━━ Excerpted text ━━
Four-year-old Wyatt Hauser sits down for lunch with some ham, bananas, blueberries — and a little something that's not so tasty. His mother mixes a small dose of cannabis medicine into his applesauce.
Wyatt doesn't notice, but Jessica Hauser knows just how crucial that bit of cannabis is to her son's health. In fact, she can count it: The treatments have cut Wyatt's epileptic seizures from 200 a day down to 80.
"His side effects were so severe, he had serious behavioral changes where he was just really angry all the time," Hauser said of Wyatt, the first patient to register for Minnesota's medical cannabis program. "Right now, he's a pretty happy kid, usually."
Friday marks a year since medical marijuana became available to Wyatt and other Minnesotans. Hauser and others who pushed state lawmakers to allow it say the drug has changed many lives for the better.
Challenges and worries remain, though, as the program takes its next big step: allowing cannabis treatments for intractable pain. Doctors on Friday began certifying those patients for treatments starting in August.
Overall, while most patients report seeing benefits from the drug the past year, others are still having a hard time finding doctors who would certify them. Many say it's too expensive, so they end up getting marijuana off the black market.
━━━
━━ Extracted records ━━
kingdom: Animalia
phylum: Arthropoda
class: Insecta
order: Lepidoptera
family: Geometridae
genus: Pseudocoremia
━━━
━━ Extracted records ━━
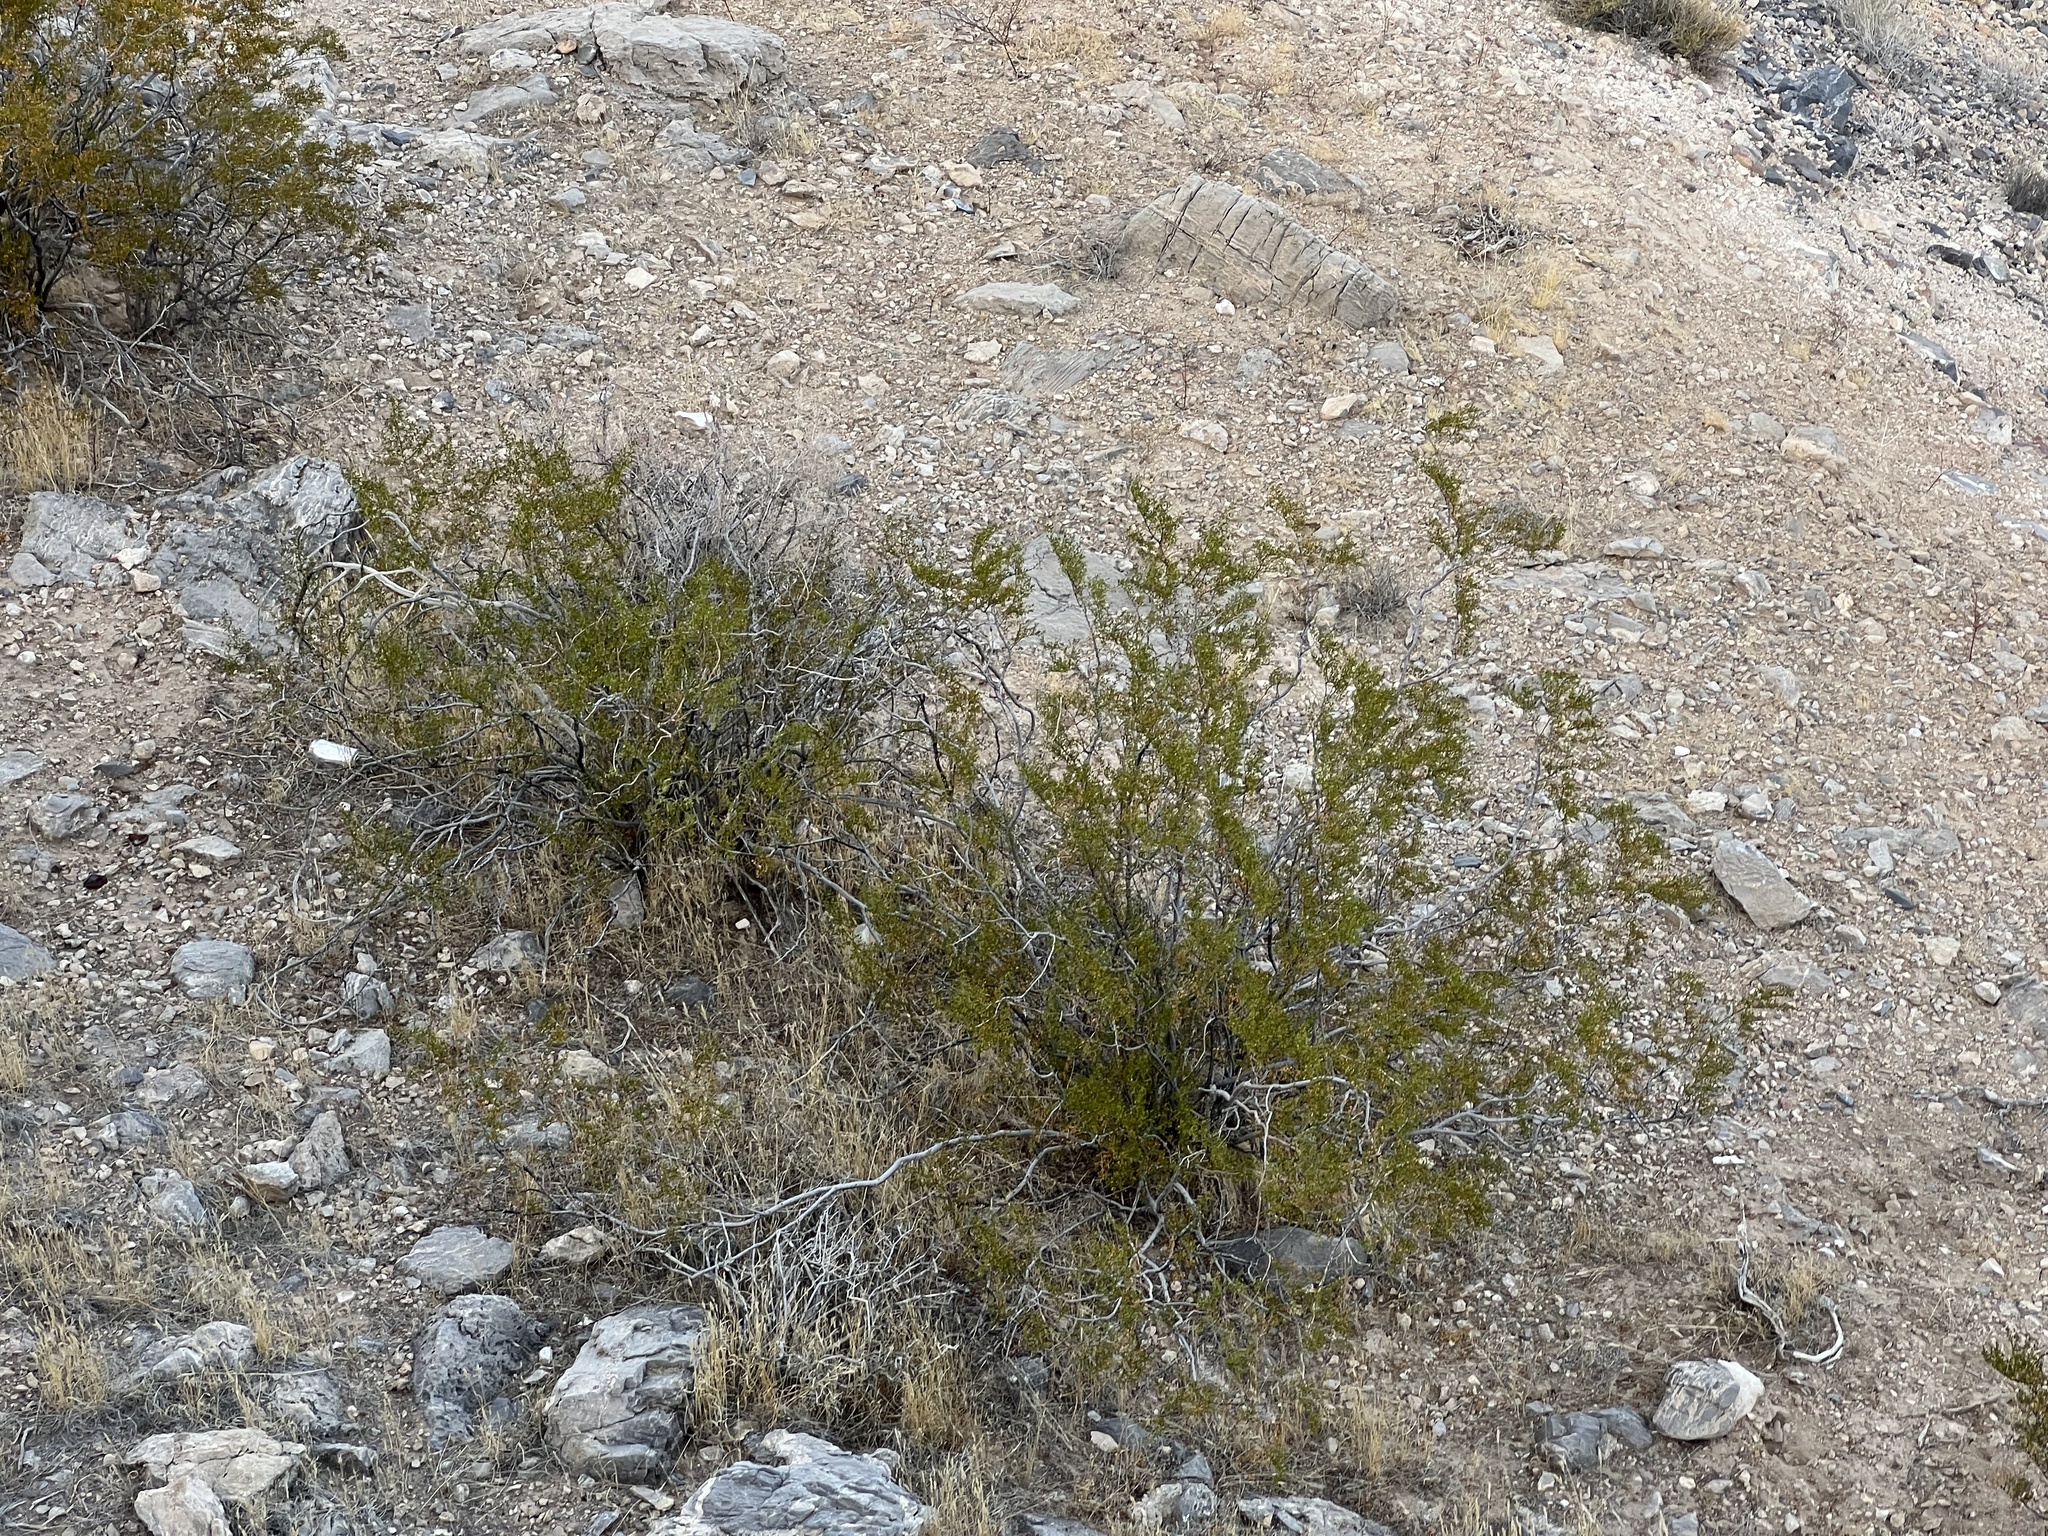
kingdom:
━━━
━━ Extracted records ━━
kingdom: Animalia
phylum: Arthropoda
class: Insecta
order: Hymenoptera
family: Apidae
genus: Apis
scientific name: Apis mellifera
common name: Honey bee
━━━
— Aim of the task —
Please copy the passage about Minnesota's medical cannabis program word for word, from its first sentence to its last. The data above plays no part in this.

— Answer for the task —
Four-year-old Wyatt Hauser sits down for lunch with some ham, bananas, blueberries — and a little something that's not so tasty. His mother mixes a small dose of cannabis medicine into his applesauce.
Wyatt doesn't notice, but Jessica Hauser knows just how crucial that bit of cannabis is to her son's health. In fact, she can count it: The treatments have cut Wyatt's epileptic seizures from 200 a day down to 80.
"His side effects were so severe, he had serious behavioral changes where he was just really angry all the time," Hauser said of Wyatt, the first patient to register for Minnesota's medical cannabis program. "Right now, he's a pretty happy kid, usually."
Friday marks a year since medical marijuana became available to Wyatt and other Minnesotans. Hauser and others who pushed state lawmakers to allow it say the drug has changed many lives for the better.
Challenges and worries remain, though, as the program takes its next big step: allowing cannabis treatments for intractable pain. Doctors on Friday began certifying those patients for treatments starting in August.
Overall, while most patients report seeing benefits from the drug the past year, others are still having a hard time finding doctors who would certify them. Many say it's too expensive, so they end up getting marijuana off the black market.